Financial Conduct Authority
FCA acts to help mortgage prisoners
Mortgage customers who have previously been unable to switch mortgages despite being up-to-date with their payments (commonly known as mortgage prisoners), could soon be able to find a cheaper deal after the Financial Conduct Authority (FCA) proposed changes to how lenders assess whether or not a customer can afford the loan.
In the final report of its Mortgages Market Study, published yesterday, the FCA confirmed its earlier findings that the mortgage market is working well in many respects but falls short of the FCA’s vision in some specific ways. The consultation on new lending rules forms part of a package of remedies designed to help the market work better.
In addition, the remedies package includes:
- seeking to speed up more widespread participation by lenders in innovative tools to help customers more easily identify what mortgages they qualify for
- a proposal for the Single Financial Guidance Body (SFGB) to extend its existing retirement adviser directory (currently under the Money Advice Service brand) to include mortgage intermediaries to help customers make a more informed choice of broker
- also consulting, in the spring, on proposals to change mortgage advice rules and guidance to help remove potential barriers to innovation
- further, in-depth analysis to understand more about those customers that do not switch mortgage to inform any necessary intervention
Christopher Woolard, Executive Director of Strategy and Competition at the FCA yesterday said:
’The market is working well for many with high levels of customer engagement and competition. The package of remedies we are taking forward will benefit consumers by encouraging innovation and making it easier for them to find the right mortgage.
’We are particularly concerned about consumers – who are commonly referred to as mortgage prisoners - who are currently unable to switch.
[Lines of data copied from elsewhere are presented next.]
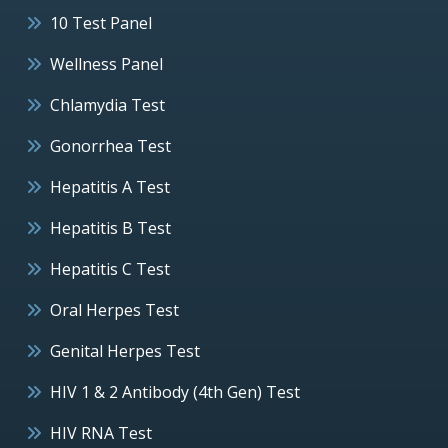
10 Test Panel
Wellness Panel
Chlamydia Test
Gonorrhea Test
Hepatitis A Test
Hepatitis B Test
Hepatitis C Test
Oral Herpes Test
Genital Herpes Test
HIV 1 & 2 Antibody (4th Gen) Test
HIV RNA Test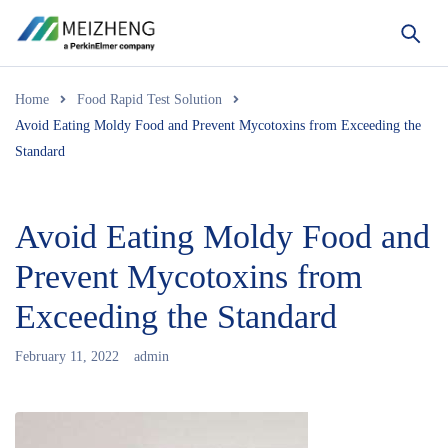
Home
Food Rapid Test Solution
Avoid Eating Moldy Food and Prevent Mycotoxins from Exceeding the
Standard
Avoid Eating Moldy Food and
Prevent Mycotoxins from
Exceeding the Standard
February 11, 2022
admin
That is why we are acting now to help remove potential barriers in our rules. These changes should make it easier for consumers to get a more affordable mortgage.’
The FCA has proposed that, for those customers who are up-to-date with their mortgage payments, and seeking to move to a more affordable deal without borrowing more, active lenders will be able to undertake a more proportionate assessment of whether they can afford the new loan. The FCA is particularly concerned about customers of inactive lenders and entities not authorised for mortgage lending as they are unable to move to a new deal with their existing lender. To ensure these customers are made aware of this change, inactive lenders and administrators of entities not authorised for mortgage lending will be required to review their customer books to identify and contact eligible customers.